Items listed in a dataset
● ● ●

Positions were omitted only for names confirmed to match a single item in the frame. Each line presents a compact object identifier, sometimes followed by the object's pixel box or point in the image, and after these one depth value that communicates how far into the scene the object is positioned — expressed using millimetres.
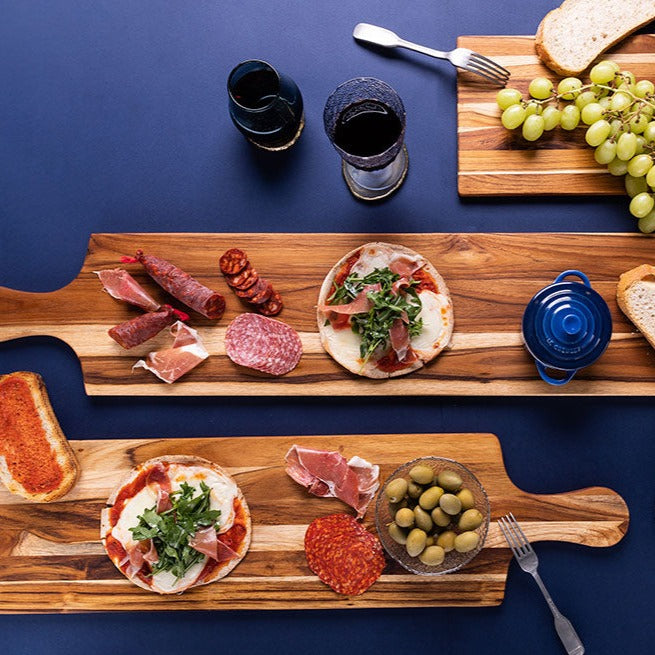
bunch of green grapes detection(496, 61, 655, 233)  1629
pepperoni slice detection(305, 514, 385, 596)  1680
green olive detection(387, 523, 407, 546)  1588
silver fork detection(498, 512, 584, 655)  1689
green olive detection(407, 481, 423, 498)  1595
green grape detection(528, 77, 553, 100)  1693
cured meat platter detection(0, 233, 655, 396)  1726
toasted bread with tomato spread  1732
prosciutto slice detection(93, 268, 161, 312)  1723
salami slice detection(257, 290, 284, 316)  1731
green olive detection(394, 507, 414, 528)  1565
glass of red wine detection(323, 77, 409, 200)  1598
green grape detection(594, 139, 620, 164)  1656
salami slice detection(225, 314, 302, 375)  1703
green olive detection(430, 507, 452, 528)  1565
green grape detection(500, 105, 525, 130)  1675
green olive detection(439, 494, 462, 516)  1545
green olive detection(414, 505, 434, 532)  1563
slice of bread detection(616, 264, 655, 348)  1682
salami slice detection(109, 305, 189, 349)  1705
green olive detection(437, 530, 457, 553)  1573
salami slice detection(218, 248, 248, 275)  1723
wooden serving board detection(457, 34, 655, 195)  1735
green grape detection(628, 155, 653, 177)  1619
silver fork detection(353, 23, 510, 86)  1723
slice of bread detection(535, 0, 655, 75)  1715
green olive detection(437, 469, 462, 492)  1576
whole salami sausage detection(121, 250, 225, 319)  1703
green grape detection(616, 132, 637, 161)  1610
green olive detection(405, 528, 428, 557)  1551
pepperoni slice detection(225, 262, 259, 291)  1715
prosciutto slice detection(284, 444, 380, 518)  1681
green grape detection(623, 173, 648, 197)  1684
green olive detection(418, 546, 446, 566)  1552
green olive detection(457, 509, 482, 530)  1554
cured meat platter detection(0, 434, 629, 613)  1716
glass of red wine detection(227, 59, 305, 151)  1631
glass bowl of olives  1559
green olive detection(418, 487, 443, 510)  1567
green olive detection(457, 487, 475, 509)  1580
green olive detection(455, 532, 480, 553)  1551
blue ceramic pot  1627
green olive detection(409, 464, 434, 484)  1579
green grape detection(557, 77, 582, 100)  1684
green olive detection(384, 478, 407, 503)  1578
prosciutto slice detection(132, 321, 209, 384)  1719
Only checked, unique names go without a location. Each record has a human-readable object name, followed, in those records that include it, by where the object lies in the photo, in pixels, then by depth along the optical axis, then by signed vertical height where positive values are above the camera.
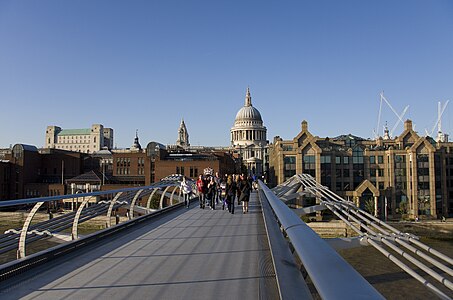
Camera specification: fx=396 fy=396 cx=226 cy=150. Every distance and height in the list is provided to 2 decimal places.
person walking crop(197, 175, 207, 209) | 15.38 -0.84
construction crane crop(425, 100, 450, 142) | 137.75 +10.92
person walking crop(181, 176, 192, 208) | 15.60 -0.86
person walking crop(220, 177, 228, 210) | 19.80 -1.10
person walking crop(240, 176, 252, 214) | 13.79 -0.94
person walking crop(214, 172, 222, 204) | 18.69 -1.32
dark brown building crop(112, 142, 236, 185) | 63.41 +0.58
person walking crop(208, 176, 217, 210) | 15.28 -0.95
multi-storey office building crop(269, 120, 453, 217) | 56.22 -0.77
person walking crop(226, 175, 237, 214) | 13.86 -0.91
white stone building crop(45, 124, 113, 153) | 192.62 +14.46
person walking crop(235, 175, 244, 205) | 14.41 -0.62
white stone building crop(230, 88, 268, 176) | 136.75 +10.80
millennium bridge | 2.65 -1.38
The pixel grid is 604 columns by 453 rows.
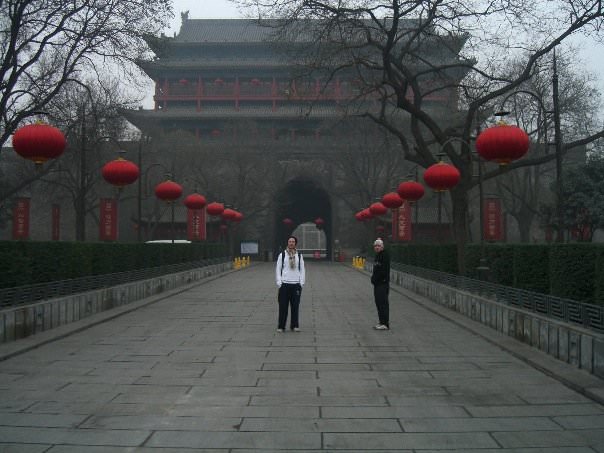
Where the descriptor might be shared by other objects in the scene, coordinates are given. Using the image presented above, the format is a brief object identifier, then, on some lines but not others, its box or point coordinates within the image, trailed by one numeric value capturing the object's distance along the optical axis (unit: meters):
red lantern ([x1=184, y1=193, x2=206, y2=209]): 24.20
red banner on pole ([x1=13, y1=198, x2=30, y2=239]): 24.91
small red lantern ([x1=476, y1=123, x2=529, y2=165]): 10.48
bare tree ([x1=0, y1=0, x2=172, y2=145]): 15.06
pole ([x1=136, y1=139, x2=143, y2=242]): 24.74
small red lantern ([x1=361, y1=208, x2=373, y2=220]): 32.88
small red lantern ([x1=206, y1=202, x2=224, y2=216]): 30.05
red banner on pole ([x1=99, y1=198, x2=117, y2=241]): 24.30
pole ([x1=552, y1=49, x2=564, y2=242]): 14.40
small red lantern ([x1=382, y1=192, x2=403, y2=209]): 22.86
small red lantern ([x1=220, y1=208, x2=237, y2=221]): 34.20
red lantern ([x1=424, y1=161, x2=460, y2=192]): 13.35
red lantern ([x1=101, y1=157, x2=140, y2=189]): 13.97
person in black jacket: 11.76
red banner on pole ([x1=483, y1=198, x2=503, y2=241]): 24.09
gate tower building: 45.41
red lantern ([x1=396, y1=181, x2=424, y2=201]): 18.06
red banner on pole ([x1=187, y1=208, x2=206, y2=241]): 32.25
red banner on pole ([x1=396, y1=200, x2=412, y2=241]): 30.39
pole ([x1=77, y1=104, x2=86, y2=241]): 16.78
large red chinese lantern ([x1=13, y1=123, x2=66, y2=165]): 10.07
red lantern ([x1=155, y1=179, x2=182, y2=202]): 19.81
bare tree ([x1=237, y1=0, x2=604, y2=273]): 16.16
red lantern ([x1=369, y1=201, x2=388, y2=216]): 28.77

● ● ●

Exercise details> Transcribe exactly each line of the records from the start up to and including the one with "green olive detection(418, 546, 446, 566)", and leave out every picture.

Output for this task>
Positions were omitted only for names confirmed to match a single item in the frame. Each line presents a compact object identifier, sometimes followed by the object's pixel box or point in the image, and after these one depth value that communicates how far into the scene the object is positioned — expressed using millimetres.
bunch of green grapes detection(496, 61, 655, 233)  1629
pepperoni slice detection(305, 514, 385, 596)  1680
green olive detection(387, 523, 407, 546)  1588
silver fork detection(498, 512, 584, 655)  1689
green olive detection(407, 481, 423, 498)  1595
green grape detection(528, 77, 553, 100)  1693
cured meat platter detection(0, 233, 655, 396)  1726
toasted bread with tomato spread  1732
prosciutto slice detection(93, 268, 161, 312)  1723
salami slice detection(257, 290, 284, 316)  1731
green olive detection(394, 507, 414, 528)  1565
glass of red wine detection(323, 77, 409, 200)  1598
green grape detection(594, 139, 620, 164)  1656
salami slice detection(225, 314, 302, 375)  1703
green olive detection(430, 507, 452, 528)  1565
green grape detection(500, 105, 525, 130)  1675
green olive detection(439, 494, 462, 516)  1545
green olive detection(414, 505, 434, 532)  1563
slice of bread detection(616, 264, 655, 348)  1682
salami slice detection(109, 305, 189, 349)  1705
green olive detection(437, 530, 457, 553)  1573
salami slice detection(218, 248, 248, 275)  1723
wooden serving board detection(457, 34, 655, 195)  1735
green grape detection(628, 155, 653, 177)  1619
silver fork detection(353, 23, 510, 86)  1723
slice of bread detection(535, 0, 655, 75)  1715
green olive detection(437, 469, 462, 492)  1576
whole salami sausage detection(121, 250, 225, 319)  1703
green grape detection(616, 132, 637, 161)  1610
green olive detection(405, 528, 428, 557)  1551
pepperoni slice detection(225, 262, 259, 291)  1715
prosciutto slice detection(284, 444, 380, 518)  1681
green grape detection(623, 173, 648, 197)  1684
green olive detection(418, 546, 446, 566)  1552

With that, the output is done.